Tak, to prawda – w tym roku obchodzimy jubileusz 25-lecia obecności oficjalnej spółki Pferd-VSM na polskim rynku, choć oczywiście obie marki w naszym kraju były obecne już wcześniej. Nie zapominajmy też, że ta historia zaczęła się dwa, a właściwie to nawet trzy wieki temu. Aby ją dokładniej prześledzić, rozszyfrujmy najpierw naszą nazwę, zaczynając od marki PFERD. Należy ona do firmy August Rueggeberg GmbH. Założył ją pierwszy z Rueggebergów w 1799 roku

zajmujący się w tamtych odległych czasach kuciem tarników do kopyt końskich. Firma August Rueggeberg GmbH, będąca producentem narzędzi pod marką handlową PFERD, przechodziła przez wieki wiele różnych zmian. Jednak do dziś pozostała spółką rodzinną należącą do kolejnych pokoleń Rueggebergów, a jej główna siedziba już od 125 lat znajduje się w tym samym miejscu w Marienheide. Z kolei „VSM” – drugi człon nazwy polskiej spółki – to skrót od Vereinigte Schmirgel – und Maschinen Fabriken AG. Oznacza on firmę zlokalizowaną w Hanowerze, będącą jedną z najstarszych spółek akcyjnych w Niemczech. Jest ona producentem wielu rodzajów papierów i płócien ściernych oraz wytwarzanej z nich wszelakiej konfekcji w postaci rolek, pasów, krążków, arkuszy itd. Obie firmy od wielu lat ściśle ze sobą współpracują i są powiązane personalnie, gdyż do rodziny Rueggebeergów należy drugi co do wielkości pakiet akcji VSM-u. Spółki obu firm powstały w Szwecji, Szwajcarii i Polsce, a w wielu krajach, np. Australii, Brazylii, Republice Południowe Afryki itp., przedstawicielstwo PFERDa jest również reprezentantem i konfekcjonerem VSM-u. W Polsce spółka Pferd-VSM została zarejestrowana 7 stycznia 1997 roku, a jej pierwsza siedziba mieściła się Starej Miłosnej pod Warszawą.

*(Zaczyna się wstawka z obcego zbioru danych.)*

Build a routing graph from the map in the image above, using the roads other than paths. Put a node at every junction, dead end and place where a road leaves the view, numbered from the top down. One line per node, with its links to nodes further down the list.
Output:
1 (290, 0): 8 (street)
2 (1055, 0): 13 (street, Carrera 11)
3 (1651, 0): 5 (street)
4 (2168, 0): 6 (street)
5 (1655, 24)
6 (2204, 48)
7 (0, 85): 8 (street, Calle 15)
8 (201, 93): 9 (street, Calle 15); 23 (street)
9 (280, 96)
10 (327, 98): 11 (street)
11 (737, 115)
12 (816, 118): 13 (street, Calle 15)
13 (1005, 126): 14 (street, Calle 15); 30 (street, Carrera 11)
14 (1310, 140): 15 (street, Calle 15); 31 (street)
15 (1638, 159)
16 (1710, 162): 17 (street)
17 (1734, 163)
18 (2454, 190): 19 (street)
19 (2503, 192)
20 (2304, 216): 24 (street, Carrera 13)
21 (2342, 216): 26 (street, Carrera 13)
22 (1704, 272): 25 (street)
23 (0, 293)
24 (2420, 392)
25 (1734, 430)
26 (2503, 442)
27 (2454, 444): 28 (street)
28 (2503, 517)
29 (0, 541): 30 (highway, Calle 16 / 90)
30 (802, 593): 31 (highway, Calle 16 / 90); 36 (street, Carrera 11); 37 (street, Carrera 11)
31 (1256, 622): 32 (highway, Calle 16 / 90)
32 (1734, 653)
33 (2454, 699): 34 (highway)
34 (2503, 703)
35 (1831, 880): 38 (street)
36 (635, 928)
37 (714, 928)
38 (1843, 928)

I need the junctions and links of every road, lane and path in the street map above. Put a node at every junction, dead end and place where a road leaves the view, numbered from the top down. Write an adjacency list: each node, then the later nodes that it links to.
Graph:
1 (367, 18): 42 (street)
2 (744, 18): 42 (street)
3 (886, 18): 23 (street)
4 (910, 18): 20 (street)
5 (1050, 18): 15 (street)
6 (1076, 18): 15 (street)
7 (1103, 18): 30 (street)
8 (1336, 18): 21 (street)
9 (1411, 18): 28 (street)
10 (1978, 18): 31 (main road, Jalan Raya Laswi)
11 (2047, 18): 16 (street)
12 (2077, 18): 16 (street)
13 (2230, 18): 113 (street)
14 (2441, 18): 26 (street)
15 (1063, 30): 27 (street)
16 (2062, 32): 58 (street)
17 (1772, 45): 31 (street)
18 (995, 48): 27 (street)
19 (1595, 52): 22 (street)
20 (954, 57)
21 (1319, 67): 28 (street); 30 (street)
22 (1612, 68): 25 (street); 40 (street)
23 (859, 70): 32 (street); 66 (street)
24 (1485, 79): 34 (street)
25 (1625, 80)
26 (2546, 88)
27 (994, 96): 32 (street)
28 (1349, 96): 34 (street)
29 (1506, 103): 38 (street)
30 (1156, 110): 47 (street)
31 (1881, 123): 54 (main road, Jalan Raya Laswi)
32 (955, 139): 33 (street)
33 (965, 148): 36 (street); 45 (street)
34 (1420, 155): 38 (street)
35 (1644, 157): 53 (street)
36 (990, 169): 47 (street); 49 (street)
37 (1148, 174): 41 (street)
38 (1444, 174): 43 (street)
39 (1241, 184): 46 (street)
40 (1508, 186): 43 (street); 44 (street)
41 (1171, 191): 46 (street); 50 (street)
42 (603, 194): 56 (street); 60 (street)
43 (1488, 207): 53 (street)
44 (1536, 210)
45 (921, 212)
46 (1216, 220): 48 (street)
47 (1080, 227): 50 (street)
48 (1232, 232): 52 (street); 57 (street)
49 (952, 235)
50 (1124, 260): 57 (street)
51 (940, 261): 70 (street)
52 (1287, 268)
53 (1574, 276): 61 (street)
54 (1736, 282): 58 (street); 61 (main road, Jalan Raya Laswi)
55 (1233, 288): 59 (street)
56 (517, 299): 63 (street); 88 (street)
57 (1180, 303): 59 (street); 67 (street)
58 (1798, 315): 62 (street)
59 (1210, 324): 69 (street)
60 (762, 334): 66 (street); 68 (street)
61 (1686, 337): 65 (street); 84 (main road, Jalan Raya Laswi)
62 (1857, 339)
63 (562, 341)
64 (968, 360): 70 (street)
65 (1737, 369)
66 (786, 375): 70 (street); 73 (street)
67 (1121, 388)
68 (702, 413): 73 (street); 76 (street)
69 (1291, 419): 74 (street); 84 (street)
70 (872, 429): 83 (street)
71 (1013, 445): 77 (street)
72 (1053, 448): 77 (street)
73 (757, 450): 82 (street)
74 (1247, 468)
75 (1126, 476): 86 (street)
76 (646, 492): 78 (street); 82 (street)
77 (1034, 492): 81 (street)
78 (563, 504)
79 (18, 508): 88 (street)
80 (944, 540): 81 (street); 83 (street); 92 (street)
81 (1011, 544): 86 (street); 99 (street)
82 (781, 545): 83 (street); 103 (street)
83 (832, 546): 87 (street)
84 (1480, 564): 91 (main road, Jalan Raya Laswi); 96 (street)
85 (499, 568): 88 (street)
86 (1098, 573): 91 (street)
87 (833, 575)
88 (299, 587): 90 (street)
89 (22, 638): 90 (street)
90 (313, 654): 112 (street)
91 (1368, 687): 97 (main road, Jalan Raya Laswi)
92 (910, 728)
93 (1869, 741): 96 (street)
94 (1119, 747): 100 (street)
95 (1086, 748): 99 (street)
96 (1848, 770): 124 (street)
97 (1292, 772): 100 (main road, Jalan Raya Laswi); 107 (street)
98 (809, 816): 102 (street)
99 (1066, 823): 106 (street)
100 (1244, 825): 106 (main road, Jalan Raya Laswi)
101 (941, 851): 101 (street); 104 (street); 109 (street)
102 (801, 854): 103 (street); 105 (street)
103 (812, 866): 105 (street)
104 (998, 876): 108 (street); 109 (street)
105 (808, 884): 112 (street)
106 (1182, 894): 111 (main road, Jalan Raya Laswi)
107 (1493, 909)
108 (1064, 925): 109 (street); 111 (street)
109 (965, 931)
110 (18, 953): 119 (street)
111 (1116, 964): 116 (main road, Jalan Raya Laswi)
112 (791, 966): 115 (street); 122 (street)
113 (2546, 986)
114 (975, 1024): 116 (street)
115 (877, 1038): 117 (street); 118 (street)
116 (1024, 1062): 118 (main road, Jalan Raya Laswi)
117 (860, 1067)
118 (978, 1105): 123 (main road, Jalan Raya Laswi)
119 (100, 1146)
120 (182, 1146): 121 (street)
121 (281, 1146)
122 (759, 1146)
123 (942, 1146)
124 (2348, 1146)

Nasz rozmówca, Grzegorz Koczur, podczas wystąpienia na konferencji z okazji 25-lecia Pferd-VSM Sp. z o.o.

Na czym oparto dynamiczny rozwój spółki Pferd-VSM na rynku polskim?

Kilkuosobowy skład, w tym ja od 1 września 1997 roku, zaczął budować podwaliny dzisiejszego przedsiębiorstwa. Na przełomie lat 2002-03 przeniesiono siedzibę spółki do Kostrzyna Wielkopolskiego, gdyż dynamika jej rozwoju znacznie przekraczała możliwości lokalowe ówczesnej jej siedziby. Dziś mieścimy się w nowoczesnym, skrojonym na naszą miarę obiekcie i zatrudniamy kilkadziesiąt osób. Nasza spółka reprezentuje w Polsce interesy obu niemieckich firm, odpowiadając za dystrybucję, wdrożenia, ale i przede wszystkim za doradztwo i dobór materiałów w procesach technologicznych w przemyśle. Wbrew pozorom obróbka ścierna nie jest dla dużej liczby podmiotów gospodarczych oczywistym rodzajem operacji. Wielu inżynierów, technologów czy kierowników produkcji, z powodu dzisiejszych wymagań dotyczących zwiększenia efektywności czasowej prowadzonych prac, nie chce eksperymentów i przypadkowego doboru materiałów oraz narzędzi. Nie ma też na nie czasu. Wtedy wkraczamy my, wspierając wiedzą teoretyczną – a nade wszystko doświadczeniem – naszych partnerów handlowych i z nimi bezpośrednio dobierając produkty oraz kolejność ich stosowania na liniach produkcyjnych. Nasz zespół doświadczonych i regularnie szkolonych doradców stoi do dyspozycji klientów na terenie całego kraju. Można więc powiedzieć, że wiedza jest filarem naszej strategii biznesowej. Myślę, że dziś należymy do ścisłej czołówki technologicznej w operacjach szlifierskich na świecie.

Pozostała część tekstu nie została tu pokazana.